By Harold Goldberg
It’s a deep flaw game writers have and it’s a flaw that I have, too. Game journalists don’t really take the time to write about books, certainly not nearly enough. Sure, occasionally a non-fiction tome will incite lemmings in search of hits to outdo each other with praise. But when it comes to fiction with a game plot or literary subplot, critics generally avoid it (unless it’s “Ready Player One”). To them, it’s not even worthy of a roundup.
A book of poetry about cancer from one of the team members at Rockstar Games? No one’s going to touch that, right? Yet you should read it because “The Doctor Series” by Sean Flaherty is a searing, touching document about what it’s like to have cancer and live the best life you can as you look toward dying.
At times, it’s a difficult book to read, this series of poems which was written in eight days, two weeks before the author’s death. But like a Rockstar game, there’s humor here, and incisive, concise comments about our gritty human condition, too. These 96 prose poems begin with the realization that death may be near. The words, sometimes depressing because they’re so real, keep you intrigued because Flaherty not only has a keen eye for the smallest detail. It’s in these details that he explains and confronts his flaws, his guilt, his fear, his love, his end. The words are not just his voice; they’re his personality, his spirit, his very person.
Pop culture resonates throughout. Here, the doctor is like James Bond. There, Flaherty is like an action hero or feels like he’s in a horror film. Elsewhere, he runs like a panicked superhero once told his days are numbered; he wants to fit a life, all of life, into the next few moments,
“racing past
signs,
past windows filled with
life,
want, want, want, want,
I want, I want
to eat
everything,
to steal all the jewelry,
I want to have sex
with everyone I see,
smashing through the glass:
action hero
fireworks.”
Midway through, that changes. A friend takes the poet out for what the friend must think will be last, memorable night of wildness. There’s cocaine. There’s prostitutes. Flaherty doesn’t want to even be touched by a woman he doesn’t know. It doesn’t make sense to waste his energy in that way. There’s a sadness here, but a heroism, too, a quiet, steady-headed rebellion that turns away from temporary highs.

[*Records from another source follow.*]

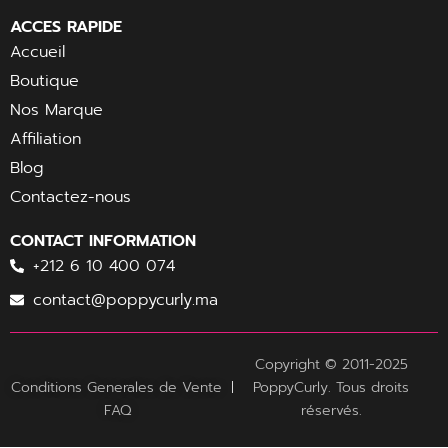
ACCES RAPIDE
Accueil
Boutique
Nos Marque
Affiliation
Blog
Contactez-nous
CONTACT INFORMATION
+212 6 10 400 074
contact@poppycurly.ma
Copyright © 2011-2025
Conditions Generales de Vente
PoppyCurly
. Tous droits
FAQ
réservés.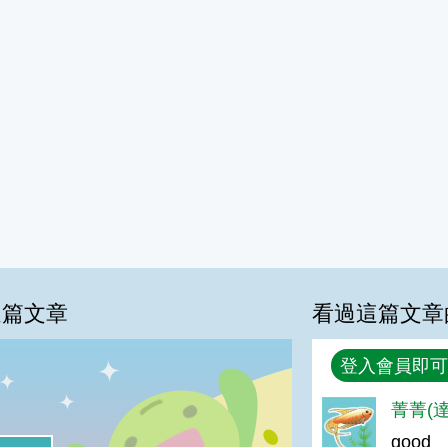
這篇文章
看過這篇文章
回覆
登入會員即可
菁菁(達
%
good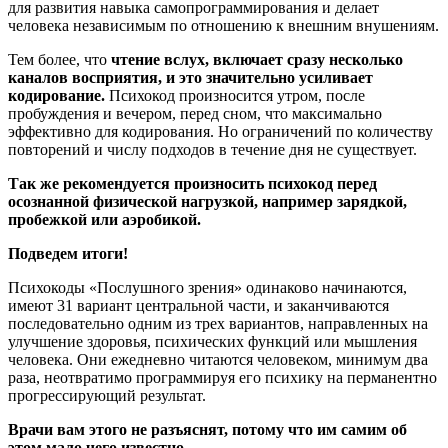
для развития навыка самопрограммирования и делает
человека независимым по отношению к внешним внушениям.
Тем более, что
чтение вслух, включает сразу несколько
каналов восприятия, и это значительно усиливает
кодирование.
Психокод произносится утром, после
пробуждения и вечером, перед сном, что максимально
эффективно для кодирования. Но ограничений по количеству
повторений и числу подходов в течение дня не существует.
Так же рекомендуется произносить психокод перед
осознанной физической нагрузкой, например зарядкой,
пробежкой или аэробикой.
Подведем итоги!
Психокоды «Послушного зрения» одинаково начинаются,
имеют 31 вариант центральной части, и заканчиваются
последовательно одним из трех вариантов, направленных на
улучшение здоровья, психических функций или мышления
человека. Они ежедневно читаются человеком, минимум два
раза, неотвратимо программируя его психику на перманентно
прогрессирующий результат.
Врачи вам этого не разъяснят, потому что им самим об
этом мало чего известно.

The way Flaherty describes his battle with cancer drugs can be gut-tightening. Often, one word will take up a full line, like the very way he communicates will end soon, so each word deserves its own moment in the limelight. There’s vomiting, crapping, tumors, and the out-of-your mind free form, free floating from a mix of pain drugs and pot. He uses metaphors from movies and high action verbs to describe the mess in his mind and in his world. The news of politics, murder and religion don’t appear much in his verse. They’re too temporal.
Flaherty talks about those closest to him, how he’s frightened to leave them, how he’s almost a ghost now. Then, there’s yearning loneliness of dying when a doctor or a nurse never says the right thing. But in a way, how could they? Cancer is ultimately something you have to sort out for yourself. The nuclear family can help. Maybe your parents. But you’re mainly in it with your thoughts, and when those thoughts concentrate on the smallest happiness like a hot bath, the reader feels moved. It’s through his poetry that Flaherty tries to figure out the infinite depths of mortality. While death ultimately succeeds, the real triumph is what’s left behind, what’s left for others to pore over – so they, too, can understand, so they can commiserate, and so they can still love, well, something that has little to do with another human being.